Her removal had been expected for some time; more than once during the last twelve months it was thought her end was at hand. Her's [sic] was a gradual decay; at intervals she rallied but all could see she was slowly sinking into her rest. The delightful nature of religion was beautifully exemplified in her experience when at the near approach of death. Hers was a settled and well-grounded hope, and she realized in her last moments the enjoyment to be derived from religion.

On the 2 March a sudden change had taken place—death had evidently put his seal upon her. Mr. Denham was summoned to her bedside, and found her calm; all her mental powers unimpaired. She addressed him and said she would not long continue a tenant of this world, and then spoke of her trust in the Saviour. She referred with evident delight to the period when she had been brought to a sense of her lost condition, and looked back upon her thoughts and feelings then. Mr. Denham read with her the 43d Psalm, to each verse of which she responded.

At 5pm when Mr. Denham again saw her she was in deep thought; her mind seemed to be in repose. Upon noticing her visitor she addressed him, and uttered several stanzas which, as she informed her daughter, she had committed to memory before she was eighteen years of age. To this period her thoughts seem constantly to be turning; it was then, she said, that Bunyan's Pilgrim's Progress was so useful to her.

To a question from her daughter, as to whether she had any fears, she energetically answered—"no fears, child, no fears; has He not said that He will save to the uttermost those that come unto him, and will not cast away any?" And then turning to Mr. Denham, she added, "should you speak of me after my death speak to the people and tell them, He sent from above, he took me, he drew me out of may waters," she then begged him to read the part where Bunyan describes the pilgrims as having just escaped from drowning in the river Jordan.
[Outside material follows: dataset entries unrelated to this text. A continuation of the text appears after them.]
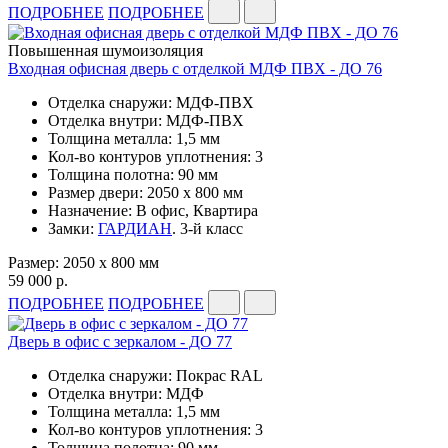
ПОДРОБНЕЕ
ПОДРОБНЕЕ
Повышенная шумоизоляция
Входная офисная дверь с отделкой МДФ ПВХ - ДО 76
Отделка снаружи: МДФ-ПВХ
Отделка внутри: МДФ-ПВХ
Толщина металла: 1,5 мм
Кол-во контуров уплотнения: 3
Толщина полотна: 90 мм
Размер двери: 2050 x 800 мм
Назначение: В офис, Квартира
Замки:
ГАРДИАН
. 3-й класс
Размер: 2050 x 800 мм
59 000 р.
ПОДРОБНЕЕ
ПОДРОБНЕЕ
Дверь в офис с зеркалом - ДО 77
Отделка снаружи: Покрас RAL
Отделка внутри: МДФ
Толщина металла: 1,5 мм
Кол-во контуров уплотнения: 3
Толщина полотна: 90 мм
The time, the circumstances seemed all to be realized in her case. "I wish myself among them," she repeated with a great deal of feeling and energy. The words of Steadfast seemed to interest her much, and when the reader came to the part where a change was manifested in the appearance of Steadfast, a brightness seemed to spread itself over her countenance; the reader could not proceed and stopped; her spirit had fled, death had taken possession of her without any of her friends perceiving it; she died on the bosom of her daughter.

The deceased had nearly completed her eightieth year and nearly the forty-eighth year of her residence in the country, she was one of that small and devoted band that formed the Baptist Mission in India, and was a Member of the Church which was commenced at Serampore in the year 1804. In her removal the last link of that chain which connected the latter Missionaries with the former brethren has been broken.